What is required
Check each line of the material below for the string "APERTURE", then report how many lines have it, and nothing else.

### Given data

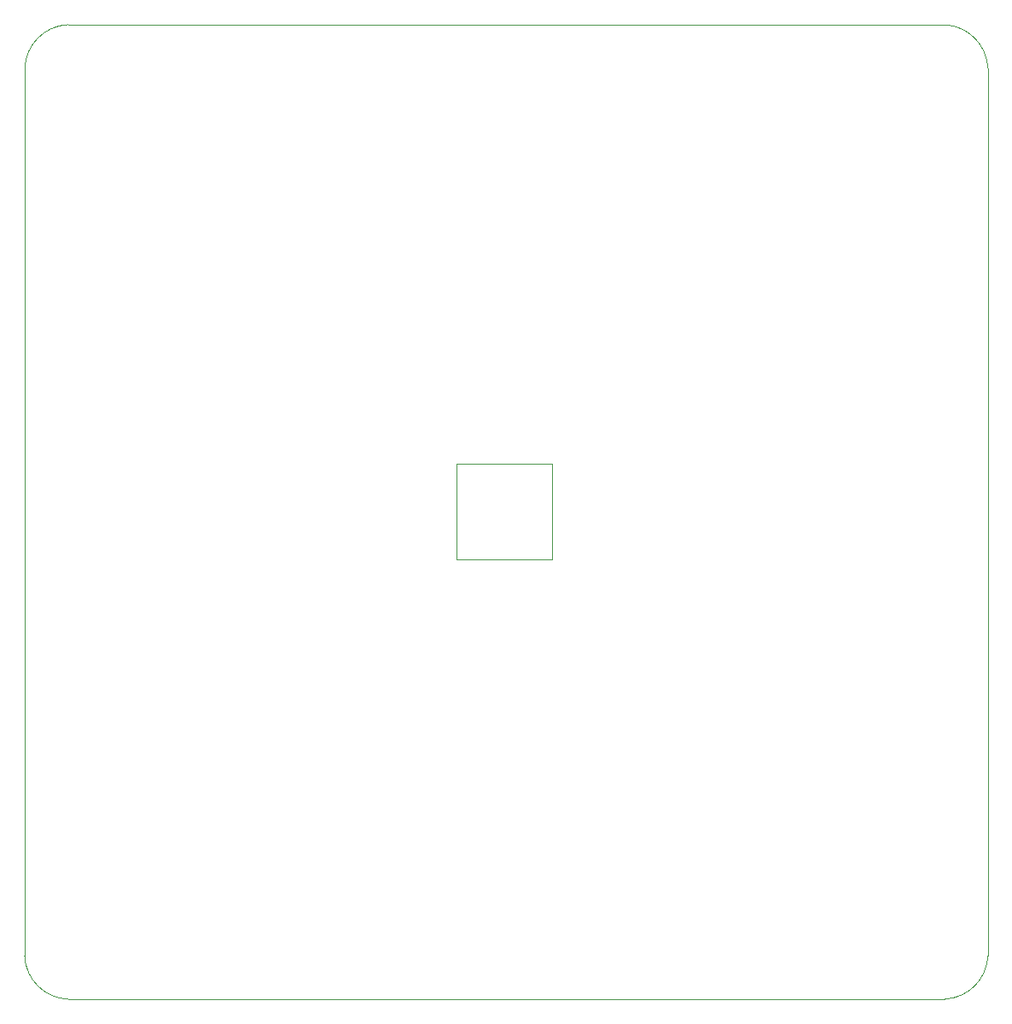
<source format=gbr>
%TF.GenerationSoftware,KiCad,Pcbnew,8.0.1-rc1*%
%TF.CreationDate,2024-03-31T01:12:23-05:00*%
%TF.ProjectId,dome_rgbwauv_pcb,646f6d65-5f72-4676-9277-6175765f7063,rev?*%
%TF.SameCoordinates,Original*%
%TF.FileFunction,Profile,NP*%
%FSLAX46Y46*%
G04 Gerber Fmt 4.6, Leading zero omitted, Abs format (unit mm)*
G04 Created by KiCad (PCBNEW 8.0.1-rc1) date 2024-03-31 01:12:23*
%MOMM*%
%LPD*%
G01*
G04 APERTURE LIST*
%TA.AperFunction,Profile*%
%ADD10C,0.050000*%
%TD*%
%TA.AperFunction,Profile*%
%ADD11C,0.100000*%
%TD*%
G04 APERTURE END LIST*
D10*
X129500000Y-89750000D02*
X139000000Y-89750000D01*
X139000000Y-99250000D01*
X129500000Y-99250000D01*
X129500000Y-89750000D01*
D11*
X90984747Y-142802743D02*
G75*
G02*
X86684744Y-138520745I178253J4479043D01*
G01*
X177966341Y-46219574D02*
G75*
G02*
X182266339Y-50501573I-178341J-4479126D01*
G01*
X182267128Y-138501956D02*
G75*
G02*
X177985134Y-142802037I-4479128J178256D01*
G01*
X86684747Y-138520745D02*
X86706045Y-50498659D01*
X90988044Y-46198659D02*
X177966341Y-46219574D01*
X86706045Y-50498659D02*
G75*
G02*
X90988044Y-46198653I4479085J-178291D01*
G01*
X182266341Y-50501573D02*
X182267129Y-138501956D01*
X177985130Y-142801956D02*
X90984747Y-142802744D01*
M02*

</source>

######

Your response
2